Speaker Faiq in her remarks said, "Generally during elections all the political parties decide how to campaign and publicize their views, they follow a specific path. And in the elections any political party or movement can show what sets them apart, they are free to do so. But after the election, the situation changes to the necessity of working together.”

She added, "This doesn’t mean that the political parties have completely put aside their differences, which will remain, but a more important issue of the greater interest comes to the fore, and tensions that arose during the election reduce. The political elite is wise enough to know that the tensions during the election mustn’t be transferred to the post-election period, the political process needs calm and wisdom.”

The Parliament Speaker also spoke about three-way stability in Iraq, with the possibility of Iraq becoming a source of stability in the wider region. She said, "The political leadership of Kurdistan in 2003 voluntarily participated in building a new Iraq, based on republicanism and the Kurdistani people’s vote in favour of the Iraqi Constitution, meaning that our people were willing to accept a deal with the new Iraq. This initiative was established in the discussions on the Iraqi Constitution, and we all insist that the Constitution should be implemented as it is. But the fact is that we have to change something else about ourselves: The political and governing elite in Iraq must accept that this country has changed from a centralized system to a federal state, and this change should be reflected at every juncture.”

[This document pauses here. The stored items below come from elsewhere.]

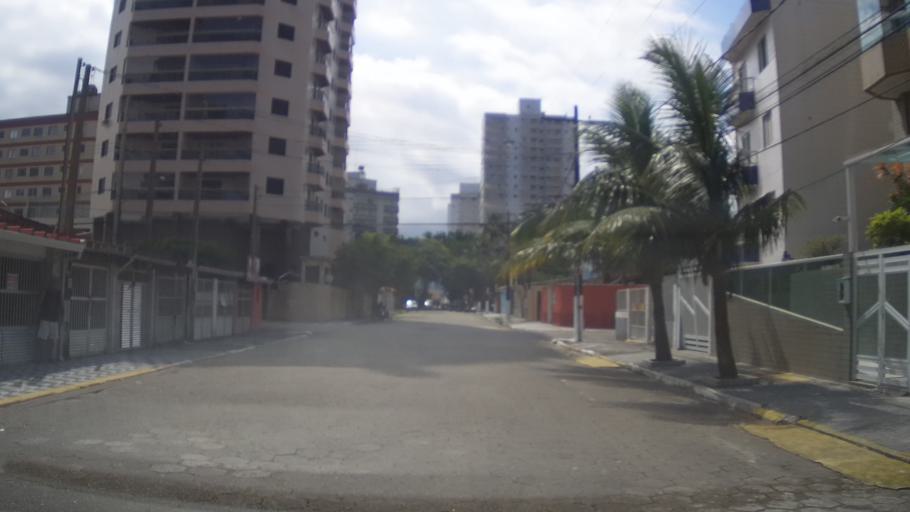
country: BR
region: Sao Paulo
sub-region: Praia Grande
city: Praia Grande
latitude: -24.0199
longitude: -46.4493
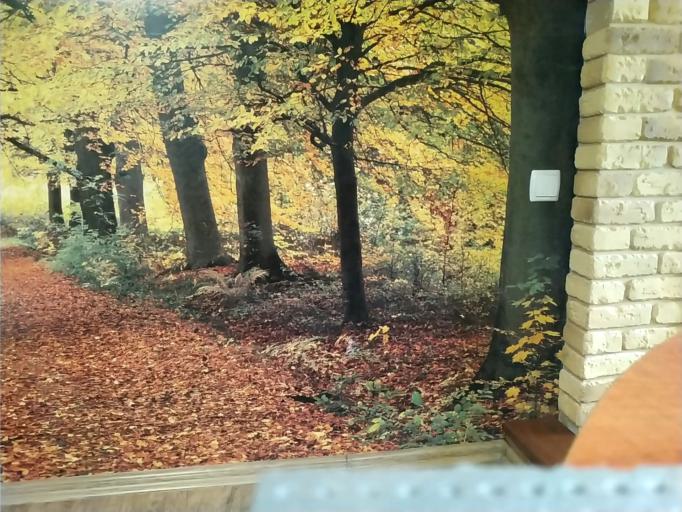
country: RU
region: Tverskaya
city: Staritsa
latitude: 56.5373
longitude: 34.9881
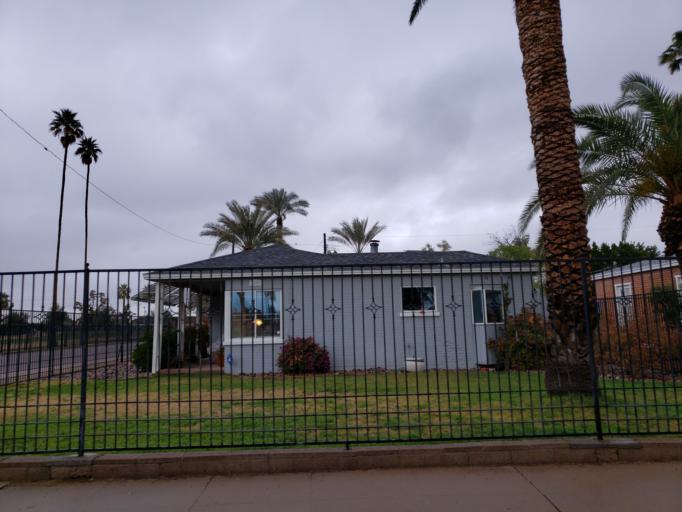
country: US
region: Arizona
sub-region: Maricopa County
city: Phoenix
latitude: 33.4787
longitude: -112.0936
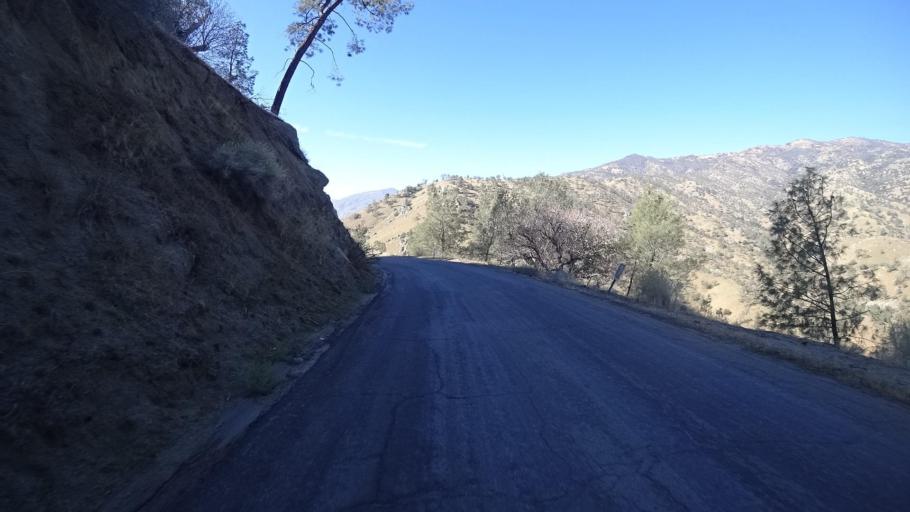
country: US
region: California
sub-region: Kern County
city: Bodfish
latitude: 35.5465
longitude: -118.6139
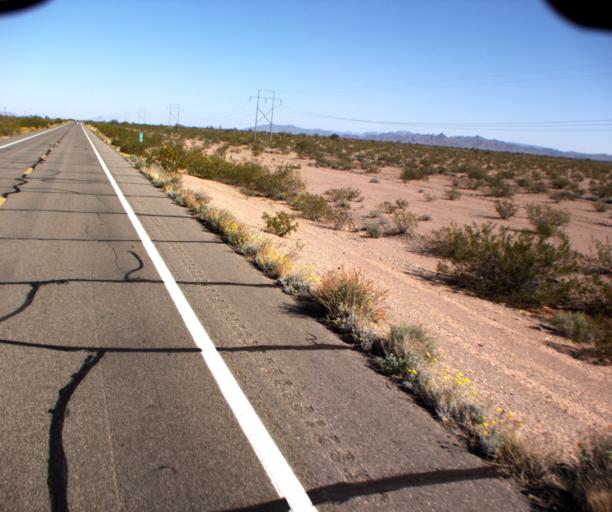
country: US
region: Arizona
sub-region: La Paz County
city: Quartzsite
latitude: 33.3685
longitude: -114.2171
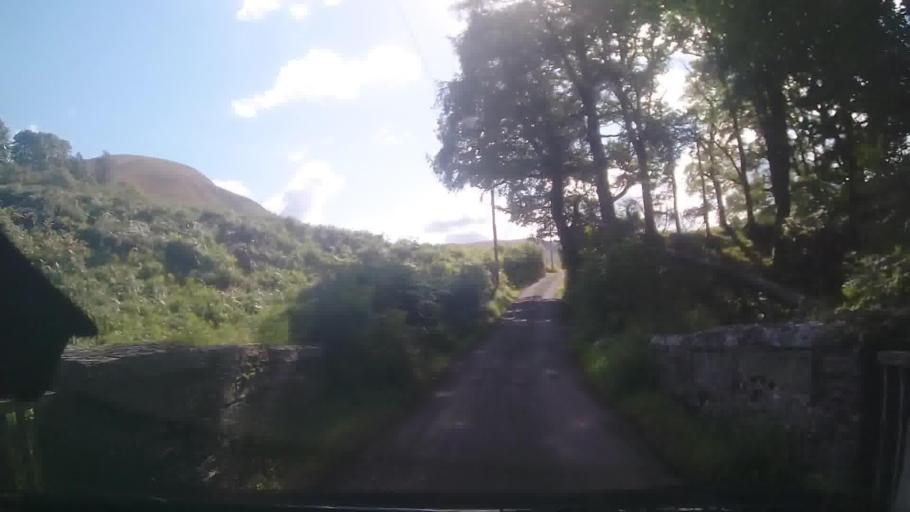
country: GB
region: Wales
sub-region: Gwynedd
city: Bala
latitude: 52.7734
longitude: -3.6233
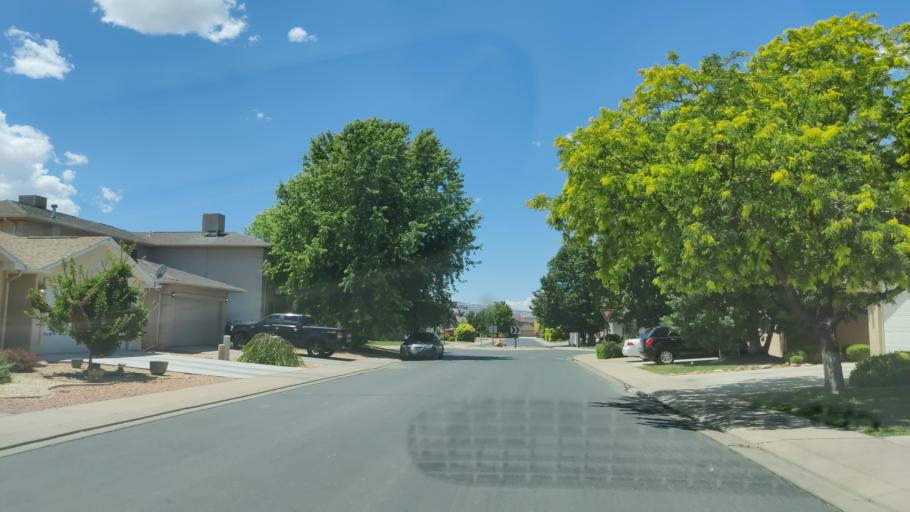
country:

Dr. Faiq gave two examples of laws that were passed in the previous term of the Iraqi Council of Representatives: the Provincial Election Law, which was a violation of the Constitution and which the Kurdistan Parliament successfully challenged legally; and the Iraq Financial Management Law, which Kurdistan Parliament could not challenge because the federal court accepted it.

She said that she wants Iraq to be strong politically and economically, and in a political position to protect its borders.

"We are in another race for stability, it is important that both the winning and losing parties accept the results of the election, because the state is built on the election results," Speaker Faiq added.

The Parliament Speaker added, “We should all know that the lack of participation in the election isn’t normal and will not just pass. An Iraqi refusing to vote, whether in Kurdistan Region or Basra, is not the same as someone voting in a democratic country, where their life is secure, there is great stability, in terms of education, health and politics as well, and they believe that change through elections don’t have much of a role and impact on their life.”

“The election boycotting [low voter turnout] in Kurdistan Region and Iraq should be debated and researched, and forming a majority or consensus government is not enough. The main goal of this government should be reconciliation and building trust, because the political process is better when everyone participates.”

"The third pillar of stability is the economic issue. The next government, the new cabinet and the House of Representatives should have as their main goal to change Iraq from an oil economy to one that has many sources of income."

She also emphasized that Iraq's economy should develop other sectors, as it is hostage to the oil market and should not continue as it has done for the past 16 years.